Censura Não é Cura: Apple adia estreia de A Especialista e reabre discussões sobre violência e censura
- Raphael Rosalen
- 4 de out.
- 3 min de leitura
Atualizado: 8 de out.

Em setembro de 2025, a Apple TV+ tomou uma decisão incomum: adiou indefinidamente o lançamento da minissérie A Especialista, estrelada por Jessica Chastain, sem oferecer qualquer explicação clara. Segundo o New York Times, A Especialista é uma ficção levemente inspirada na história real de uma mulher que trabalha para antecipar possíveis atentados, rastreando a retórica violenta de grupos extremistas online. O curioso é que, apesar do tema urgente, a série parece evitar qualquer tipo de posicionamento político. Não menciona partidos, não cita eventos reais, não faz acusações diretas. Tudo parece ser tratado com máximo cuidado. E mesmo assim… sumiu. Não foi banida, nem cancelada. Apenas “pausada”. Em silêncio. Como se o mundo não estivesse pronto.
Por que uma empresa com o poder e o alcance da Apple hesitaria diante de uma obra que, segundo Mike Hale, o crítico de televisão do NY Times, é surpreendentemente anódina? A resposta mais imediata seria política. O adiamento aconteceu logo após o assassinato do ativista conservador norte-americano Charlie Kirk, num momento em que programas como o do Jimmy Kimmel também foram temporariamente suspensos. Em um país onde o conservadorismo vem pressionando estúdios, editoras e plataformas, talvez a Apple só tenha feito o cálculo do desgaste e preferido evitar polêmica.
Mas eu acho que tem mais coisa aí. A Apple é conhecida por seu controle de imagem. É uma instituição que, antes de tudo, pensa em como será percebida. E A Especialista, apesar de cuidadosa, lida com um assunto sensível e torna a performance de violência em um espetáculo televisivo. A série tenta transformar ódio em entretenimento, mesmo que com boas intenções. E talvez seja isso que incomode.
Esse medo não é novo. Já vimos esse filme antes. Nos anos 80, no Reino Unido, surgiu o pânico moral dos video nasties: uma onda de censura contra filmes de horror em VHS, acusados de corromper a juventude e incitar crimes. Muitas vezes, quem liderava esses protestos nem assistia aos filmes que criticava. Mas o medo falava mais alto que a lógica. Nos anos 90 e 2000, o pânico se voltou contra os videogames. Após o massacre na escola norte-americana Columbine, jogos como Doom e Grand Theft Auto (GTA) viraram vilões midiáticos. Pais, políticos e apresentadores de TV pediam censura. A ideia era sempre a mesma: proibir as imagens, como se elas fossem a raiz da violência.

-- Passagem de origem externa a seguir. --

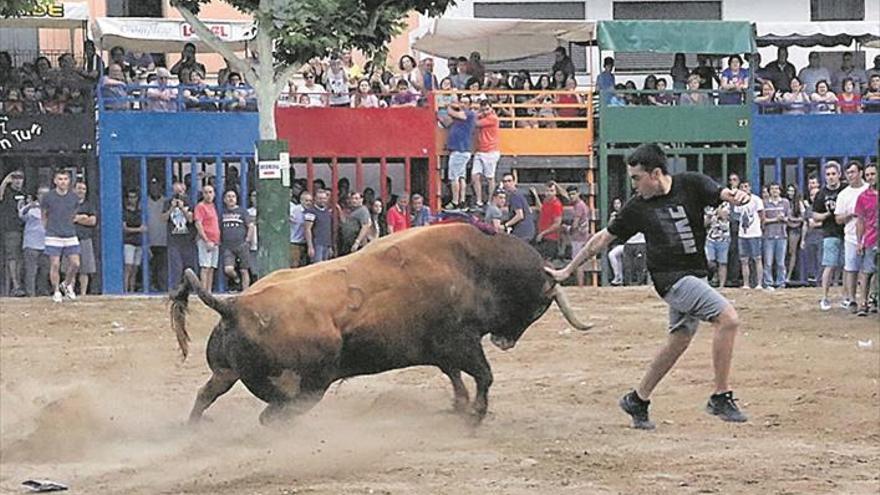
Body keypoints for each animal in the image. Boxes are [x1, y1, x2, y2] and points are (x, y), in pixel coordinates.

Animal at [170, 223, 592, 424]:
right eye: (540, 307)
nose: (507, 341)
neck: (475, 265)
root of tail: (236, 305)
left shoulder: (445, 351)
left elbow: (457, 378)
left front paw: (459, 408)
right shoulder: (461, 342)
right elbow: (483, 376)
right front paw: (474, 415)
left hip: (226, 374)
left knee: (205, 396)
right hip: (305, 388)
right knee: (271, 418)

Mas hoje, a situação é ainda mais complexa. A cultura visual não é só entretenimento. É estrutura de mundo. Nossas vidas acontecem em imagens: stories, reels, avatares, perfis. Cada selfie, cada registro, cada edição: tudo é construção de sentido e identidade. Vivemos em simulações. E o que antes era metáfora, agora é realidade. Na nossa atual sociedade digital, as imagens não apenas ilustram o mundo. Elas são o mundo.
Talvez por isso a Apple hesite e A Especialista não tenha sido adiada por ser radical demais, mas por ser real demais. Porque ela coloca em cena uma figura que não está tão distante do presente: o homem branco, ressentido, que transforma frustração em violência. E mostra que ele é moldado por algoritmos, fóruns e vídeos. Como tantos outros que já vimos.
Mas o problema não são as imagens. O problema é o que fazemos com elas. O problema é uma sociedade que terceiriza a responsabilidade para a ficção, em vez de encarar seus próprios colapsos. Uma sociedade que prefere censurar histórias a lidar com as narrativas que se formam em silêncio. Censurar nunca foi solução. Ao contrário: é nos gestos de apagar que muitas vezes se revela o pânico mais profundo. Porque o que está em jogo não é apenas o medo do que será visto. É o medo do que será sentido. Do que será reconhecido.
Vivemos num tempo em que precisamos reaprender a ver, a distinguir o que é simulado do que é vivido. E isso não se faz com filtros ou proibições. Se faz com presença, com diálogo, com coragem. O futuro não depende das imagens que apagamos, mas das histórias que escolhemos contar.